The duration of diagnostic delay directly correlates with stricture prevalence at the time of EoE diagnosis, with each year of symptoms before diagnosis increasing the risk of fibrostenosis by up to 5% (3,4). The risk of esophageal perforation in the setting of an EoE-related stricture is uncommon. However, this patient may have been at higher risk of perforation due to other factors including prolonged impaction and exposure to ibuprofen, which may have caused local inflammation, secondary to under-recognition of EoE on admission (7). Although a conservative approach may have avoided iatrogenic perforation, given her severe stenosis, symptoms, and the overall rarity of perforation, dilation at the time of pill removal was deemed appropriate.

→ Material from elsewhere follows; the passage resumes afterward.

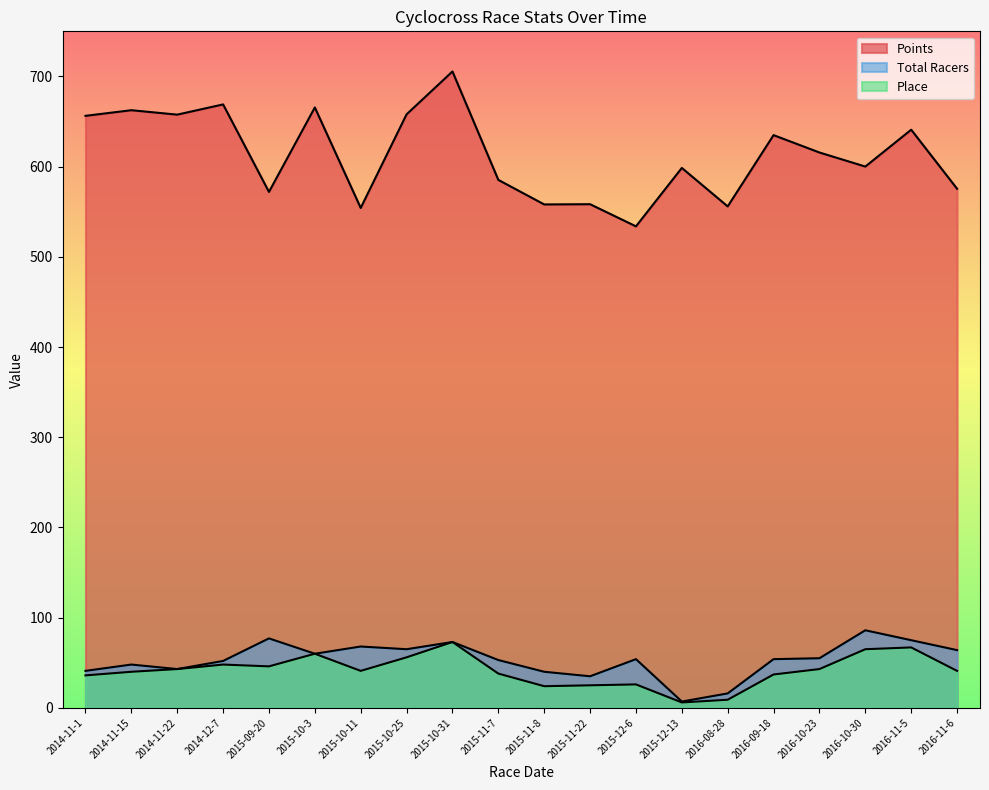

In Total Racers, how many points are lower than both neighbors (excluding endpoints)?

5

Additionally, conservative management of the perforation and aggressive treatment of EoE ultimately led to esophageal healing and resolution of dysphagia.
Increased understanding of this disease and the development of clinical practice guidelines in Europe has resulted in decreased EoE diagnostic delay (8). This has positively impacted on the severity of symptoms and endoscopic features at diagnosis and the number of endoscopies needed to reach diagnosis (8). Nonetheless, there is still room for improvement.
Awareness of at-risk individuals and the symptoms of EoE is crucial for making an earlier diagnosis. Interrogating eating habits could prompt earlier investigation, including esophagram to rule-out impaction in an acute setting, and determine the need for urgent intervention.
Ultimately, earlier diagnosis would likely decrease the risk of complications.
ACKNOWLEDGMENTS
Consent was obtained from the father of the patient.
Footnotes
The authors report no conflicts of interest.